Qu'est ce qu'on fait maintenant?

La grève du mois dernier, la manif d'aujourd'hui, ça met du baume au coeur, mais les effets escomptés se font attendre. C'est dur de voir ces événements réduits à un entrefilet dans les grands journaux, à des reportages de quelques secondes entre la guerre des prix des taxis et les motards en colère à la télé.

La mobilisation, le courage à l'échelle locale seraient peut-être plus efficaces pour qu'on en finisse avec cette réforme du collège dont le seul objectif est de faire des économies sur le dos des élèves.

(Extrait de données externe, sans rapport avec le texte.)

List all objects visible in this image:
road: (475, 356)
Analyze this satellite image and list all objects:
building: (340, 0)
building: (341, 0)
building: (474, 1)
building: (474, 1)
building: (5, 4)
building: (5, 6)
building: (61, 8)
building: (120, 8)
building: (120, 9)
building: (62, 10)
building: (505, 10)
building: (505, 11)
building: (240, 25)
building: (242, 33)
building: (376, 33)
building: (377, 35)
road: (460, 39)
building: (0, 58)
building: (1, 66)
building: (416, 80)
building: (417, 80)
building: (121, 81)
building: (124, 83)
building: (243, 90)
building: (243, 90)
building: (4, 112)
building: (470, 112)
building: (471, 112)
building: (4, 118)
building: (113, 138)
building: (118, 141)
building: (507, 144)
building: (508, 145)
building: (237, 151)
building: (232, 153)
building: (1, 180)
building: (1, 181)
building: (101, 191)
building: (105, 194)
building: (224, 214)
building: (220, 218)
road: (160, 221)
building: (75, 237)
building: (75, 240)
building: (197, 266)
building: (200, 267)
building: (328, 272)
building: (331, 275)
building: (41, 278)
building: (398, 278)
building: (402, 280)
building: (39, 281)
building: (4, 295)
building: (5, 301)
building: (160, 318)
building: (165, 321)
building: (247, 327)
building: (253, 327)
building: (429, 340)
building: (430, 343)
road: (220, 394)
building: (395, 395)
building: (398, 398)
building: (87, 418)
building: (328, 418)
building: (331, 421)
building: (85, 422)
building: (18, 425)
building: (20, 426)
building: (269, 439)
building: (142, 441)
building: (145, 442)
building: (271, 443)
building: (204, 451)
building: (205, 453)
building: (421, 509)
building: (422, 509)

Le ministère et ses sbires sont affligeants de mauvaise foi et de manipulations honteuses. Alors, imitons nos maîtres!

- Les formateurs désignés, conviés à devenir référents de la réforme peuvent refuser la mission qu'on veut leur imposer. Bien des collègues l'ont déjà fait. Il faut saluer leur courage, c'est jamais évident ce genre de démarche.

- Messieurs et mesdames les IPR, suivez l'exemple de l'un d'entre vous qui a, paraît-il, eu le courage de démissionner face à la bêtise de cette réforme et à l'entêtement de l'institution. Nul doute qu'une fois la réforme envoyée ad patres on vous réintègrera.

- Collègues twittos ou adeptes d'autres réseaux sociaux, pourrissez les blogs de campagne, pages facebook de vos élus qui ont voté contre le maintien des classes bilangues et euro. Voici le détail du scrutin . Si les têtes de liste aux régionales voient fleurir les torpilles dans leurs petites affaires bien à eux, ils feront peut-être pression sur le gouvernement.

- Dans les établissements, il y a peut-être moyen de trouver une façon d'exprimer notre hostilité au projet sans passer pour des fous furieux: convaincre les collègues de saborder les séances de formation prévues, conseil péda et autres : 1ère alternative: en pratiquant une politique de silence absolu. 2ème possibilité: parasiter le déroulement de ces réunions en multipliant des questions débiles ou hors sujet (par ex. demander aux intervenants de commenter une des nombreuses perles de MMe Florence Robine comme son magnifique "Les élèves n'ont pas forcément besoin d'enseignants pour apprendre".  

Perso, je préfèrerais la 1ère solution: les rectorats ne sont pas en mesure de proposer techniquement la mise en oeuvre du collège 2016. Ils comptent sur nous pour qu'on trouve des solutions à l'organisation concrète. Ils n'oseront jamais le reconnaître, mais sans la collaboration des équipes  péda, leur machin est inapplicable. Je pense que l'institution pourrait reculer si on ne leur livre pas les solutions qu'ils attendent impatiemment, précisément au mois de décembre.

- On pourrait également envisager des actions locales: demander des audiences aux IPR pour aborder concrètement le sort de tous ces profs d'allemand qui vont se retrouver en sous-service l'an prochain. Ou encore  entreprendre des petites actions symboliques : aller déposer tous les manuels scolaires en réserve dans nos CDI qui vont devenir obsolètes dans des lieux à définir par ville ou par département. Ce genre de chose quoi. Au lieu de bouder la certification dont tout le monde se tamponne.

Chaque collège a ses particularités, si vous avez d'autres idées, vous pouvez les poster en commentaires.